| TASK STATEMENT |
Write out the lines below again with "Segment" switched to "Outline" everywhere, changing nothing else, and leave out the pictures.
(begin)
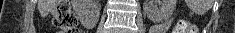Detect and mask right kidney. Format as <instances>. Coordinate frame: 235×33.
I'll return each instance as SVG.
<instances>
[{"instance_id": "ca27d5eb", "label": "right kidney", "mask_w": 235, "mask_h": 33, "mask_svg": "<svg viewBox=\"0 0 235 33\" xmlns=\"http://www.w3.org/2000/svg\"><path fill=\"white\" fill-rule=\"evenodd\" d=\"M90 0H74V9L77 15L85 21L91 20V22L96 23L99 18L100 11L95 10L90 12L86 6Z\"/></svg>"}]
</instances>
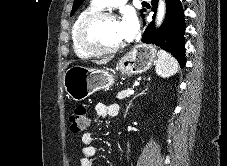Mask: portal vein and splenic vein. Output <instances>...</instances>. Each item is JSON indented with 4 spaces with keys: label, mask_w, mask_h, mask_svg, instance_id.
I'll use <instances>...</instances> for the list:
<instances>
[{
    "label": "portal vein and splenic vein",
    "mask_w": 227,
    "mask_h": 166,
    "mask_svg": "<svg viewBox=\"0 0 227 166\" xmlns=\"http://www.w3.org/2000/svg\"><path fill=\"white\" fill-rule=\"evenodd\" d=\"M133 94H134V90L131 89L128 91V95H133Z\"/></svg>",
    "instance_id": "1"
}]
</instances>
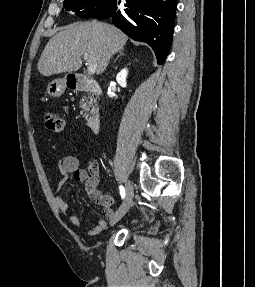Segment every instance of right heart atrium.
Returning a JSON list of instances; mask_svg holds the SVG:
<instances>
[{"instance_id": "d8ad5b80", "label": "right heart atrium", "mask_w": 255, "mask_h": 287, "mask_svg": "<svg viewBox=\"0 0 255 287\" xmlns=\"http://www.w3.org/2000/svg\"><path fill=\"white\" fill-rule=\"evenodd\" d=\"M95 33H101V32H95ZM94 39H99V38H94Z\"/></svg>"}]
</instances>
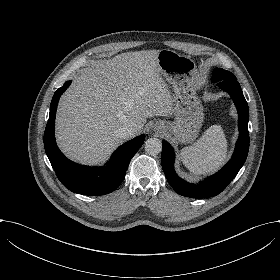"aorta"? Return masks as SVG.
<instances>
[{
  "instance_id": "1",
  "label": "aorta",
  "mask_w": 280,
  "mask_h": 280,
  "mask_svg": "<svg viewBox=\"0 0 280 280\" xmlns=\"http://www.w3.org/2000/svg\"><path fill=\"white\" fill-rule=\"evenodd\" d=\"M144 149L150 155H157L162 151V143L158 138H149L145 141Z\"/></svg>"
}]
</instances>
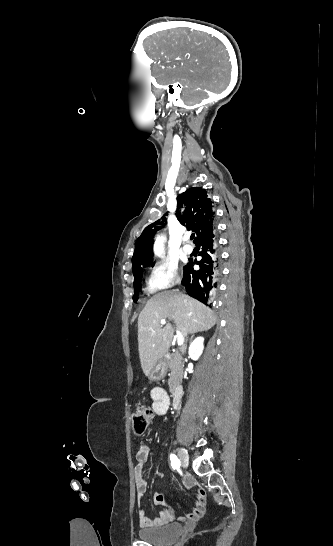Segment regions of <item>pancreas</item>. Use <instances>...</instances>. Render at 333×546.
Masks as SVG:
<instances>
[{
  "mask_svg": "<svg viewBox=\"0 0 333 546\" xmlns=\"http://www.w3.org/2000/svg\"><path fill=\"white\" fill-rule=\"evenodd\" d=\"M167 367L170 369L168 384L170 391L174 392L176 387L180 385L183 374V358L178 352L171 354L167 360Z\"/></svg>",
  "mask_w": 333,
  "mask_h": 546,
  "instance_id": "pancreas-1",
  "label": "pancreas"
}]
</instances>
(end)
| SOLVED PROBLEM |
Detect and mask right kidney. Format as <instances>. Coordinate frame: 235×33.
I'll return each instance as SVG.
<instances>
[{"instance_id": "ca27d5eb", "label": "right kidney", "mask_w": 235, "mask_h": 33, "mask_svg": "<svg viewBox=\"0 0 235 33\" xmlns=\"http://www.w3.org/2000/svg\"><path fill=\"white\" fill-rule=\"evenodd\" d=\"M90 0H74V9L77 15L85 21L91 20V22L96 23L99 18L100 11L95 10L90 12L86 6Z\"/></svg>"}]
</instances>
Mask: portal vein and splenic vein. Output <instances>...</instances>. Each item is JSON indented with 4 spaces with keys: label, mask_w, mask_h, mask_svg, instance_id.
I'll use <instances>...</instances> for the list:
<instances>
[{
    "label": "portal vein and splenic vein",
    "mask_w": 227,
    "mask_h": 166,
    "mask_svg": "<svg viewBox=\"0 0 227 166\" xmlns=\"http://www.w3.org/2000/svg\"><path fill=\"white\" fill-rule=\"evenodd\" d=\"M133 94H134V90L131 89L128 91V95H133Z\"/></svg>",
    "instance_id": "1"
}]
</instances>
Outline every instance of right heart atrium.
Returning a JSON list of instances; mask_svg holds the SVG:
<instances>
[{"instance_id": "d8ad5b80", "label": "right heart atrium", "mask_w": 255, "mask_h": 287, "mask_svg": "<svg viewBox=\"0 0 255 287\" xmlns=\"http://www.w3.org/2000/svg\"><path fill=\"white\" fill-rule=\"evenodd\" d=\"M95 33H101V32H95ZM94 39H99V38H94Z\"/></svg>"}]
</instances>
"aorta"? Return masks as SVG.
<instances>
[{
  "instance_id": "1",
  "label": "aorta",
  "mask_w": 280,
  "mask_h": 280,
  "mask_svg": "<svg viewBox=\"0 0 280 280\" xmlns=\"http://www.w3.org/2000/svg\"><path fill=\"white\" fill-rule=\"evenodd\" d=\"M144 149L150 155H157L162 151V143L158 138H149L145 141Z\"/></svg>"
}]
</instances>
Outline regions of <item>pancreas</item>. Use <instances>...</instances>. Render at 333×546.
Masks as SVG:
<instances>
[{
  "mask_svg": "<svg viewBox=\"0 0 333 546\" xmlns=\"http://www.w3.org/2000/svg\"><path fill=\"white\" fill-rule=\"evenodd\" d=\"M167 367L170 369L168 384L170 391L174 392L176 387L180 385L183 374V358L178 352L171 354L167 360Z\"/></svg>",
  "mask_w": 333,
  "mask_h": 546,
  "instance_id": "pancreas-1",
  "label": "pancreas"
}]
</instances>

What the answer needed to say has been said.